▶ **Tareas requeridas**
1) Reproduce literalmente el fragmento del texto sobre los policías de Nueva Orleans que empieza en las palabras "Cinco ex policías" y termina después de "cuadrillas de rescate.".
2) Enumera todas las personas que el texto sobre los policías de Nueva Orleans menciona con nombre y apellido.

─── Texto proporcionado ───

NUEVA ORLEANS. - Tres policías se declararon inocentes por la muerte a tiros de dos residentes inermes en un puente de Nueva Orleáns en el caos que sucedió al devastador huracán Katrina.
Los sargentos Robert Gisevius y Kenneth Bowen, así como el agente Anthony Villavaso, comparecieron ante un juez federal con atuendo de prisioneros, esposados de manos y pies. Permanecerán presos por lo menos hasta una audiencia el viernes.
La oficina del fiscal Jim Letten dijo que el Departamento de Justicia no ha decidido si pedirá la pena de muerte contra ellos y contra el ex policía Robert Faulcon, que fue arrestado el martes en Texas y que todavía no ha respondido los cargos.
El caso es uno de varios de supuesta conducta impropia de policías de Nueva Orleáns que el Departamento de Justicia abrió después de la tormenta de agosto del 2005.
Cinco ex policías ya se han declarado culpables de ayudar a encubrir el hecho, que ocurrió en un día de calor abrasador poco después del huracán. Había cadáveres flotando en agua sucia. Se oían disparos en varios puntos de la ciudad y muchos supusieron que apuntaban a la presencia incesante de helicópteros, policías y cuadrillas de rescate.

─── Datos proporcionados ───

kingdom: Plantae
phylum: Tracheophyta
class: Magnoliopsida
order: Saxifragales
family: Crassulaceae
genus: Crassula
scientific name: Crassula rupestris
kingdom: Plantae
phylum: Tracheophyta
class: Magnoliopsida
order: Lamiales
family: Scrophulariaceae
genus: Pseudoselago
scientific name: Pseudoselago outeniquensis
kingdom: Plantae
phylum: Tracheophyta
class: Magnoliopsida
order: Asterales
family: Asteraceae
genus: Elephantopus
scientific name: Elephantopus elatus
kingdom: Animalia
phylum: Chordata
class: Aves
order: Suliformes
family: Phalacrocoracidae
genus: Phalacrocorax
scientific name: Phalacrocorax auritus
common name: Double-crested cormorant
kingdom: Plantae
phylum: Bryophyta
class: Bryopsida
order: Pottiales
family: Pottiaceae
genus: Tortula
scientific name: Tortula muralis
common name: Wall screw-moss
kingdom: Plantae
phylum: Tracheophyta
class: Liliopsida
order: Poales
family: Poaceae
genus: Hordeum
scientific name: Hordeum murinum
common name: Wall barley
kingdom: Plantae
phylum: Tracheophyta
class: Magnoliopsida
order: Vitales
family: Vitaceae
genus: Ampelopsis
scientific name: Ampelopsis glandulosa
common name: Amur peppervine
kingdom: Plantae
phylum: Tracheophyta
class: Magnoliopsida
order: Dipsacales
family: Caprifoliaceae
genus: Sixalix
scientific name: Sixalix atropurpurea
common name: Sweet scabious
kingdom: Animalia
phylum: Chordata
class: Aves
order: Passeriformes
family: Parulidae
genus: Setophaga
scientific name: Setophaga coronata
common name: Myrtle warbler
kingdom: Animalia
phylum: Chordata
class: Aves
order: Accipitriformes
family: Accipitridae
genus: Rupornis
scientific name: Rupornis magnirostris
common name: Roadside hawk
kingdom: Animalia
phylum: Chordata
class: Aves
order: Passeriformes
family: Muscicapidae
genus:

───

▶ **Respuestas del ejercicio**
1)
Cinco ex policías ya se han declarado culpables de ayudar a encubrir el hecho, que ocurrió en un día de calor abrasador poco después del huracán. Había cadáveres flotando en agua sucia. Se oían disparos en varios puntos de la ciudad y muchos supusieron que apuntaban a la presencia incesante de helicópteros, policías y cuadrillas de rescate.

2) Robert Gisevius, Kenneth Bowen, Anthony Villavaso, Jim Letten y Robert Faulcon.